Columbus is the quintessential Dead White Guy – castigated as one who was undeservedly glorified by other elites.

The guy had a tough trip across the Atlantic, for sure, and he launched the colonization of the Americas, so he is not insignificant. But you don’t have to be a Howard Zinn fan to know that he didn’t actually “discover America” (the Vikings did, 500 years earlier), and the people who were here for 12,000+ years before Columbus don’t actually think his landing is cause for celebration.

Rather than attempt to rehabilitate Columbus, I suggest we make today the Spice Holiday. Spices are ethnicity-neutral and had more impact on history than Columbus.

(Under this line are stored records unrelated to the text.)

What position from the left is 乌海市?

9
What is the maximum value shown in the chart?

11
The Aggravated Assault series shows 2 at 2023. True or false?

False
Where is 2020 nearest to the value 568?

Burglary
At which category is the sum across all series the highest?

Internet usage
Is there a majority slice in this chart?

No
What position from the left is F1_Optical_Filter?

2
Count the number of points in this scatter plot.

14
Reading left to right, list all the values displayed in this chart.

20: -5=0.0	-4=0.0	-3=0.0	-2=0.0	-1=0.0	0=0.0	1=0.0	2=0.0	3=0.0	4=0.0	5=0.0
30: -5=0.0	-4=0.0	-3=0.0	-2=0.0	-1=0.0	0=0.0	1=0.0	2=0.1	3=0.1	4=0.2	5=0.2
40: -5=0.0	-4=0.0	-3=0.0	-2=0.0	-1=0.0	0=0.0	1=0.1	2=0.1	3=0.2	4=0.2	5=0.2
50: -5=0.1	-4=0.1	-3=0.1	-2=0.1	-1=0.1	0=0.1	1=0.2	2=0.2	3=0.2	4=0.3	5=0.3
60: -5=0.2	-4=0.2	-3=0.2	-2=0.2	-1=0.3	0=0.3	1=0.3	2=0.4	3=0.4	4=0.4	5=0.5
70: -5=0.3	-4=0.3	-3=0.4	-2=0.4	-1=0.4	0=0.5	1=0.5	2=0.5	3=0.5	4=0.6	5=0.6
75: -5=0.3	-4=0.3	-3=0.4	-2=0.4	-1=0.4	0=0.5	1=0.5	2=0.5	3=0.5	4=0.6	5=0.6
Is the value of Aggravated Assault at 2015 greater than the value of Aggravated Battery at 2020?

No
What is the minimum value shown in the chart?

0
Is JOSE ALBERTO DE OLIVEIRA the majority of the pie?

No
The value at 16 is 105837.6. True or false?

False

Columbus’ voyage was driven by Europe’s need to find a shortcut to the spice trade. There’s been a spice trade for at least 5,000 years; and it is valuable stuff, which made the Arab traders rich for centuries. (Spice traders who tried to adulterate saffron were burned at the stake, one source claims.)

The European push to have their own routes to the spices, some historians say, was the beginning of the modern era. When the Ottoman Empire took over Constantinople in 1453, the Western Europeans squirmed at the idea of their spices and other goods being taxed as they passed through an ambitious, non-Christian gateway, and started looking for ways to sail to India around Africa.

Hence, Columbus, the New World, revolution, and other major developments that were key to what we call modernity.

That cinnamon on your applesauce and pepper on your steak are no small thing.

Day 98 1992

Today’s penny is a 1992, the quincentennial of Columbus landing in America.